▶ **EXERCISE PASSAGE**
━━━━━━━━━━━━━━━━
Re: [AMBER] leap cannot read MOL2 file that it has written before: small fix suggested

From: M. L. Dodson <mldodson.comcast.net>
Date: Fri, 11 Nov 2011 09:00:38 -0600

On Nov 11, 2011, at 4:00 AM, Jan-Philip Gehrcke wrote:

> Thanks for your comment, Bud. I propose a new change (explanation follows):
>
> --- src/leap/pdbFile.c.old 2011-11-11 10:54:44.552943823 +0100
> +++ src/leap/pdbFile.c 2011-11-11 10:52:11.704288206 +0100
> .. -1301,6 +1301,7 ..
> prPPdb->rRes = NULL;
> prPPdb->iPdbSequence = -9999;
> prPPdb->uUnit = (UNIT)oCreate(UNITid);
> + ContainerSetName(prPPdb->uUnit, "default_name");
> prPPdb->iNextUnit = 0;
> if ( prPPdb->iMaxSerialNum == 0 ) {
> VP0(( "\tNo atoms!\n" ));
>
> Speaking in the leap code language, a molecular structure is represented
> in a UNIT, which itself is contained in a CONTAINER. The `sName`
> attribute of this CONTAINER in the end gets written to the MOL2 file as
> molecule name. In container.c, line 127 `sName` is initialized as an
> empty string
>
> strcpy(c->sName, "" );
>
> *after* UNIT creation, i.e. defining a default name for the container
> carrying the UNIT in the UNIT constructor does not make sense, since it
> is overwritten later on.
>
> Hence, the "XXX" you are proposing was chosen to be an "" by the
> original author. This is also what ends up in the MOL2 file. We cannot
> estimate which and how many consequences a change of this default
> container name would have. I think another default string could change
> the behavior of leap in may different places, since basically everything
> in leap is represented as a CONTAINER. Therefore, I think it's risky to
> change this default name. At least it would require a lot of testing
> afterwards.
>

Got it. Without reading the code, my guess at how it works was too
simplistic.

> I suggest defining a new default name for UNITs created from PDB files.
> The correct place to do this is in function `zPdbReadAndCreateUnit` in
> pdbFile.c. In line 1303, the new UNIT -- which will carry the PDB
> content -- is constructed:
>
> prPPdb->uUnit = (UNIT)oCreate(UNITid);
>
> Consequently, one could add a new line 1304:
>
> ContainerSetName(prPPdb->uUnit, "default_name");
>
> This is also shown in the diff above. I've tested this; "default_name"
━━━━━━━━━━━━━━━━
▶ **INFORMATION PROVIDED**

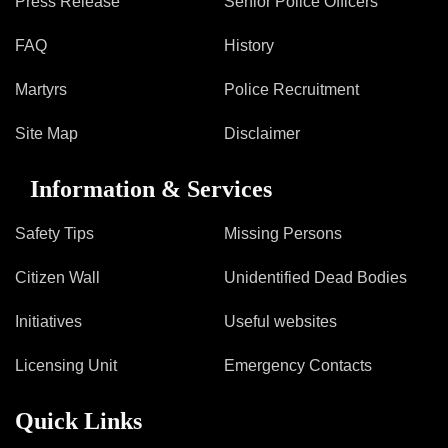
Press Release
Senior Police Officers
FAQ
History
Martyrs
Police Recruitment
Site Map
Disclaimer
Information & Services
Safety Tips
Missing Persons
Citizen Wall
Unidentified Dead Bodies
Initiatives
Useful websites
Licensing Unit
Emergency Contacts
Quick Links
━━━━━━━━━━━━━━━━
▶ **EXERCISE TASKS**
1. Copy out the section of the leap MOL2 thread that opens with the words containing "From: M. L." and closes with "-1301,6 +1301,7 ..".
2. In one to three sentences, explain why the leap MOL2 thread considers it risky to change the default container name.

▶ **ACTIVITY ANSWERS**
1.
From: M. L. Dodson <mldodson.comcast.net>
Date: Fri, 11 Nov 2011 09:00:38 -0600

On Nov 11, 2011, at 4:00 AM, Jan-Philip Gehrcke wrote:

> Thanks for your comment, Bud. I propose a new change (explanation follows):
>
> --- src/leap/pdbFile.c.old 2011-11-11 10:54:44.552943823 +0100
> +++ src/leap/pdbFile.c 2011-11-11 10:52:11.704288206 +0100
> .. -1301,6 +1301,7 ..

2. Basically everything in leap is represented as a CONTAINER, so a different default string could change leap's behavior in many different places, with consequences that cannot be estimated. At the least, such a change would require a lot of testing afterward.